Bundesumweltminister Töpfer beißt in Japan und China in Sachen Kohlendioxid-Reduktion auf Granit/ UNCED-Generalsekretär Maurice Strong schraubt die Erwartungen an den Welt-Umweltgipfel drastisch herunter  ■ Aus Genf Andreas Zumach

Die UNO-Postverwaltung druckt zur Zeit die Sonderbriefmarken für den „Earth Summit“. Gestern verschickte das Büro der „UNO-Konferenz für Umwelt und Entwicklung“ (UNCED) Broschüren mit den verschiedenen Motiven. Auf kostspieligem Hochglanzpapier, nicht recycelbar. Für kritische Nachfrage hat man im UNCED-Büro kein Verständnis. Professionelle Werbung müsse sein, und die Kosten machten doch nur einen vergleichsweise winzigen Posten im Zwei-Milliarden- Dollar-Etat für den UNCED-Gipfel vom 1.-12. Juni in Rio de Janeiro aus. Außerdem werde der am 22.Mai beginnende Verkauf der Sonderbriefmarken „Gewinne erbringen“.
....
▶ [Übungen]
1. Fasse den Absatz des Textes zum Umweltgipfel, der mit „Die UNO-Postverwaltung druckt“ beginnt, in einer kurzen Liste zusammen und behalte dabei seine wichtigsten Fakten bei.
2. Kopiere sämtliche Zeilen der Datensätze unverändert und lass die Bilder dabei weg.
....
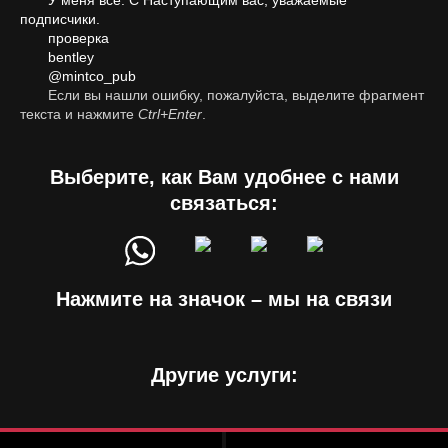
У меня всё. С Наступающим вас, уважаемые
подписчики.
проверка
bentley
@mintco_pub
Если вы нашли ошибку, пожалуйста, выделите фрагмент
текста и нажмите
Ctrl+Enter
.
Выберите, как Вам удобнее с нами
связаться:
Нажмите на значок – мы на связи
Другие услуги:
....
▶ [Lösungen]
1.
- Die UNO-Postverwaltung druckt Sonderbriefmarken für den „Earth Summit“.
- Das UNCED-Büro verschickte gestern Broschüren mit den Motiven auf teurem, nicht recycelbarem Hochglanzpapier.
- Für Kritik daran hat das UNCED-Büro kein Verständnis.
- Als Begründung nennt es die Notwendigkeit professioneller Werbung. Die Kosten seien im Zwei-Milliarden-Dollar-Etat für den Gipfel vom 1. bis 12. Juni in Rio de Janeiro nur ein winziger Posten.
- Der Verkauf der Marken beginnt am 22. Mai und soll Gewinne bringen.

2.
У меня всё. С Наступающим вас, уважаемые
подписчики.
проверка
bentley
@mintco_pub
Если вы нашли ошибку, пожалуйста, выделите фрагмент
текста и нажмите
Ctrl+Enter
.
Выберите, как Вам удобнее с нами
связаться:
Нажмите на значок – мы на связи
Другие услуги:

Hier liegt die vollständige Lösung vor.